You'd be better off going with just a cool white and warm white fluorescent than that. I think it's out of the spectrum range but I could be wrong. I know full spectrum bulbs give off a violet light but I don't have any experience with this type of bulb. Btw, if you're planning a grow it probably isn't a good idea to post a pic of yourself...anyone could be reading this.


----------



## CARSONIST666 (Jan 24, 2007)

So i really dont care about the law here in va if you recall the sheriff for henry county got busted look it up in any search engine they had caounterfiet and laundering money and a kilo of cocaine dirty cops!!


----------



## bombbudpuffa (Jan 24, 2007)

CARSONIST666 said:
			
		

> So i really dont care about the law here in va if you recall the sheriff for henry county got busted look it up in any search engine they had caounterfiet and laundering money and a kilo of cocaine dirty cops!!

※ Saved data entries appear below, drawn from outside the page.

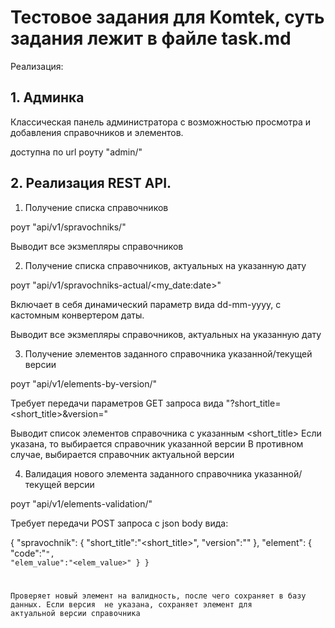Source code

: # Тестовое задания для Komtek, суть задания лежит в файле task.md

Реализация:

## 1. Админка

Классическая панель администратора с возможностью просмотра и добавления справочников и элементов.

доступна по url роуту "admin/"

## 2. Реализация REST API.

1) Получение списка справочников

роут "api/v1/spravochniks/"

Выводит все экзмепляры справочников

2) Получение списка справочников, актуальных на указанную дату

роут "api/v1/spravochniks-actual/<my_date:date>"

Включает в себя динамический параметр <date> вида dd-mm-yyyy, с кастомным конвертером даты.

Выводит все экзмепляры справочников, актуальных на указанную дату
  
3) Получение элементов заданного справочника указанной/текущей версии

роут "api/v1/elements-by-version/"
  
Требует передачи параметров GET запроса вида "?short_title=<short_title>&version=<version>"

Выводит список элементов справочника с указанным <short_title> 
Если <version> указана, то выбирается справочник указанной версии
В противном случае, выбирается справочник актуальной версии
  
4) Валидация нового элемента заданного справочника указанной/текущей версии

роут "api/v1/elements-validation/"
  
Требует передачи POST запроса с json body вида:
  
{
    "spravochnik": {
        "short_title":"<short_title>",
        "version":"<version>"
    },
    "element": {
        "code":"<code>",
        "elem_value":"<elem_value>"
    }
}
  
Проверяет новый элемент на валидность, после чего сохраняет в базу данных.
Если версия <version> не указана, сохраняет элемент для актуальной версии справочника
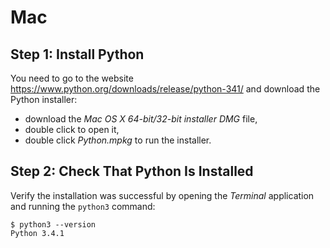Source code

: # Mac

## Step 1: Install Python

You need to go to the website https://www.python.org/downloads/release/python-341/ and download the Python installer:

* download the *Mac OS X 64-bit/32-bit installer* *DMG* file,
* double click to open it,
* double click *Python.mpkg* to run the installer.

## Step 2: Check That Python Is Installed

Verify the installation was successful by opening the *Terminal* application and running the `python3` command:

    $ python3 --version
    Python 3.4.1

Hey, I wouldn't worry about the law in VA either but I would worry about some fed knowing what I look like and what state i'm in! Just trying to give some friendly advice.... And if you want a good grow light go here-http://www.insidesun.com/index.php?action=category&id=2 . They have cheap kits with everything included, even a bulb for under $100. Perfect for just starting out and no wiring required, just plug it in and grow:guitar:! Good luck!


----------



## ZMAN (Jan 24, 2007)

inside sun is geat i got a 400w from them. but the purple lights would work from start to finish. they have both the blue and red spectrum in them. as long as the lumens per sq ft is good so will you. but they do seem a little $$$


----------